FRANKFURT, Germany — The European Central Bank decided today to keep its pandemic stimulus efforts unchanged even as consumer prices spike and central banks in other parts of the world look to dial back support as their economies bounce back from the worst of the COVID-19 outbreak.
Bank President Christine Lagarde underlined that the burst of inflation was temporary and the economy still needed support from the bank’s 1.85 trillion euro ($2.14 trillion) stimulus program. But she added that the program would conclude at its previously announced earliest end date in March, opening the way for a decision at December’s meeting on what might come next.
The bank’s bond purchase program drove down longer-term borrowing costs for businesses as they weathered shutdowns and for governments as they spent more on pandemic support. It had been slated to run at least through March or until the bank deemed the crisis phase of the pandemic over, though rising inflation has sharpened questions about whether the exit should come sooner rather than later.
Lagarde said much of the surge in prices is tied to comparisons with low prices during the pandemic, recently higher fuel costs and demand outpacing supply as the economy reopens. She said she expected all three to be temporary.
She said that “while the current phase of higher inflation will last longer than originally expected, we expect inflation to decline in the course of next year.” The economy needed support from the central bank, Lagarde said, given that almost 2 million fewer people were employed than before the pandemic and 3 million were in government furlough programs that help companies keep workers by paying part of their salary.
Annual inflation in the group of countries using the euro hit 3.4% in September, the highest since 2008. Lagarde said she and the council had done “a lot of soul-searching” about the analysis that inflation would fade but were convinced it was correct.
Analysts say the bank will likely avoid an abrupt cutoff in pandemic support, for instance by shifting some bond purchases to another, pre-existing program. That could be decided at the Dec. 16 meeting.
The announcement that the pandemic stimulus would end as scheduled — rather than leaving it open — was seen by Frederik Ducrozet, global macro strategist at private bank Pictet, as a mild shift in stance. While tapering the support “shouldn’t be a surprise to any observer, the pre-commitment was unusually strong, in a possible concession” to stimulus skeptics on the council, Ducrozet said by email.

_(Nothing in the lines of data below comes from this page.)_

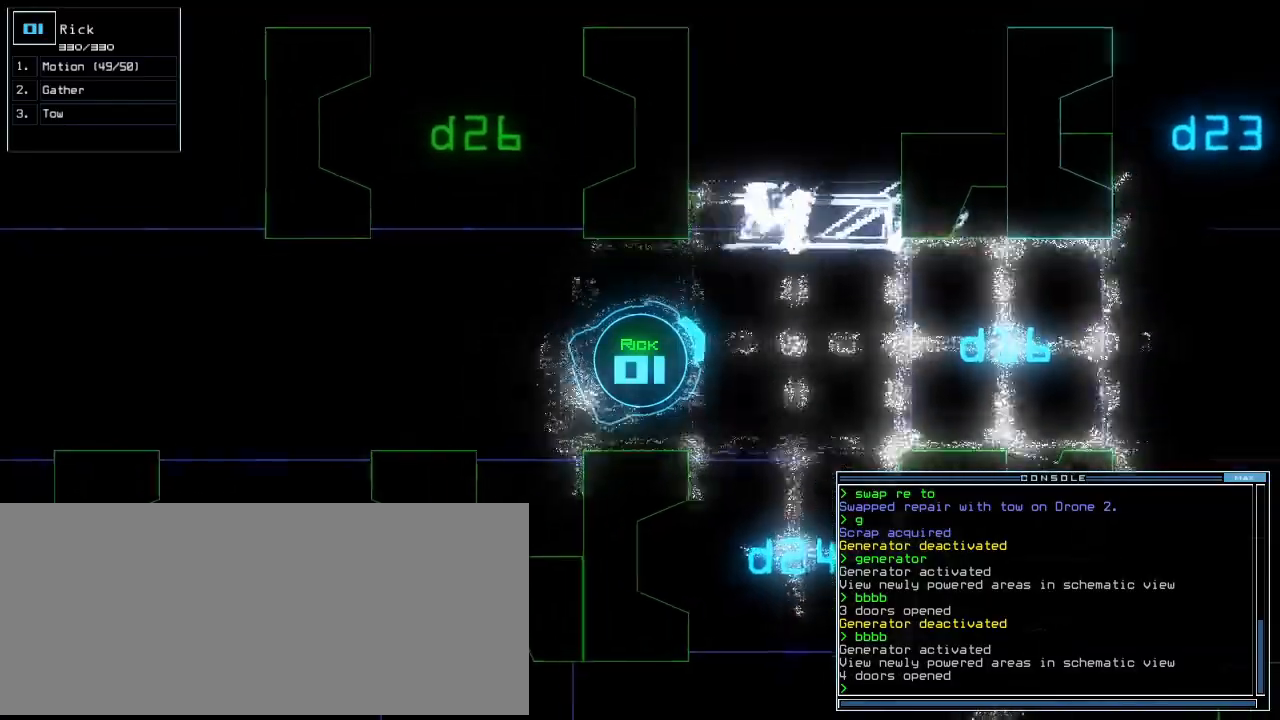
{"keys": ["left", "up"], "events": [[140, "down", "up"], [320, "up", "down"]]}
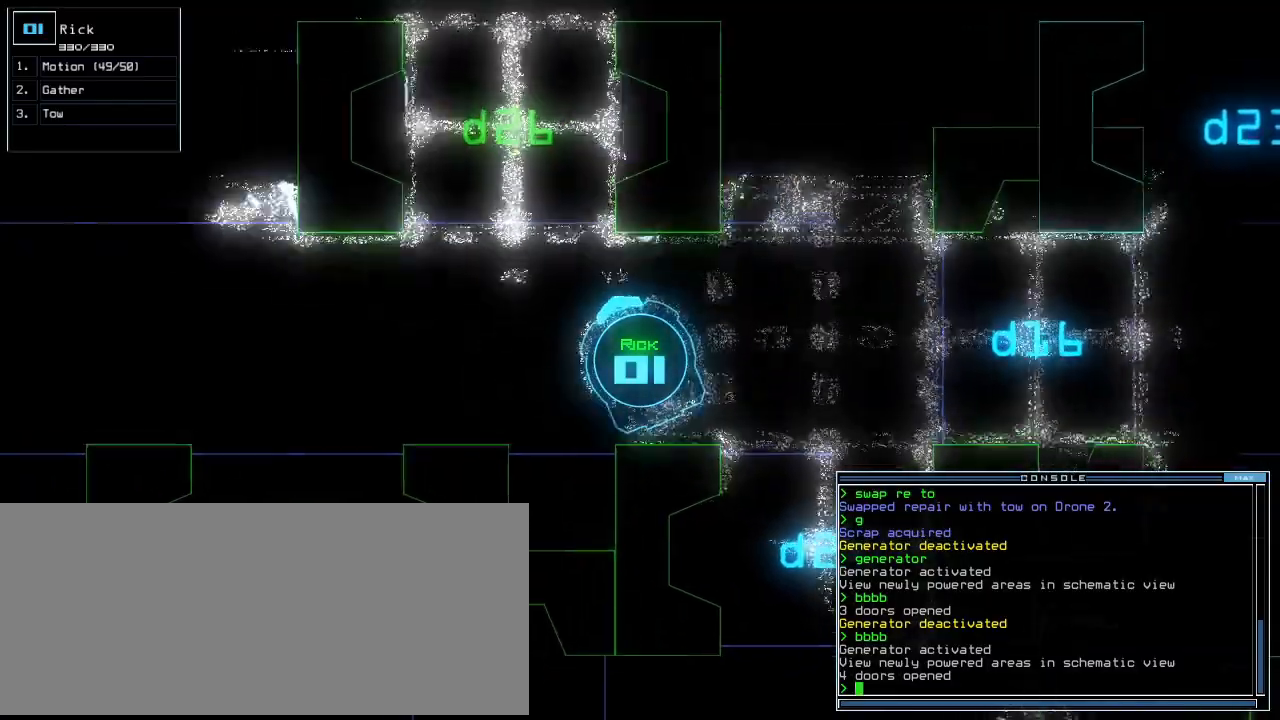
{"keys": ["right", "up"], "events": [[220, "left", "up"], [360, "right", "down"]]}
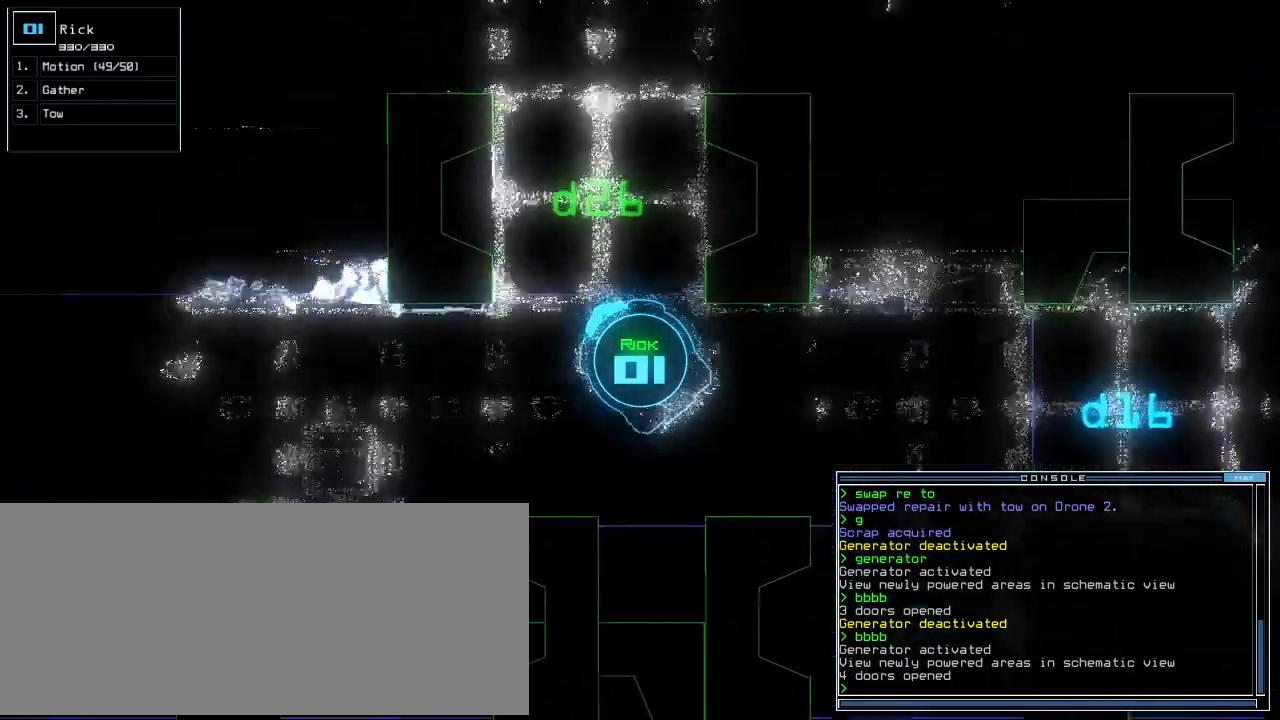
{"keys": ["right", "up"], "events": [[140, "right", "up"], [480, "right", "down"]]}
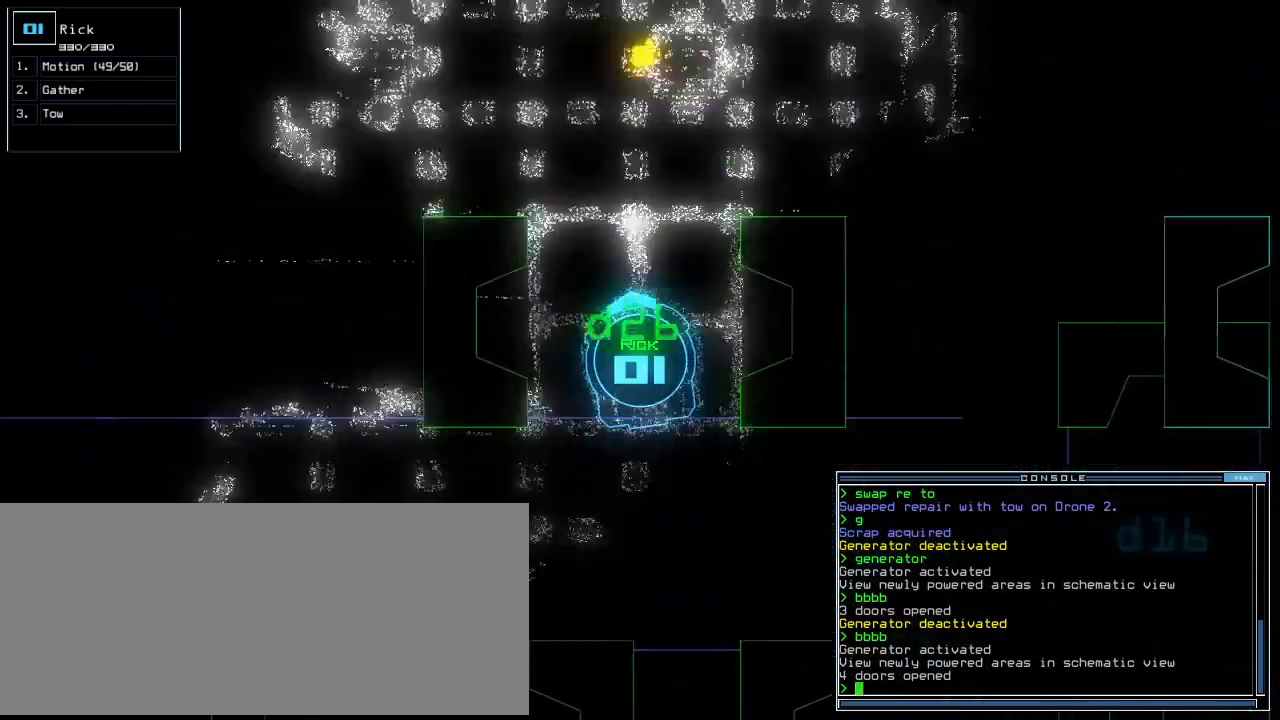
{"keys": ["up"], "events": [[60, "right", "up"]]}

Central banks usually raise interest rates and dial back stimulus efforts to combat rising prices. But the European Central Bank says it foresees inflation falling to 1.5% by 2023, well below its goal of 2%, and market expectations of a small interest rate increase by the end of next year isn’t in line with its outlook.
Meanwhile, the Bank of Canada decided Wednesday to halt its bond purchase program, while the central bank of Brazil raised interest rates for the sixth straight meeting this week and indicated rates would continue going up.
The U.S. Federal Reserve has indicated it could announce a reduction in the pace of its monthly bond purchases as soon as November, though interest rate increases would be “premature,” according to Chairman Jerome Powell. The Bank of England has signaled it is getting ready to raise rates to combat inflation.
Lagarde said comparisons to other central banks weren’t relevant, because some of them were already over their inflation target or were in countries with particular economic strengths, such as commodity exporters.
The bloc of countries using the euro has not yet reached its pre-pandemic level of output, unlike the U.S., which has seen a robust recovery following more extensive government spending.
The European Central Bank made no change to interest rate benchmarks, which remain at record lows. The rate for European Central Bank lending to banks is zero, while the rate on deposits left overnight by banks is minus 0.5%, meaning banks pay to deposit the money — a penalty rate aimed at pushing them to lend the funds instead.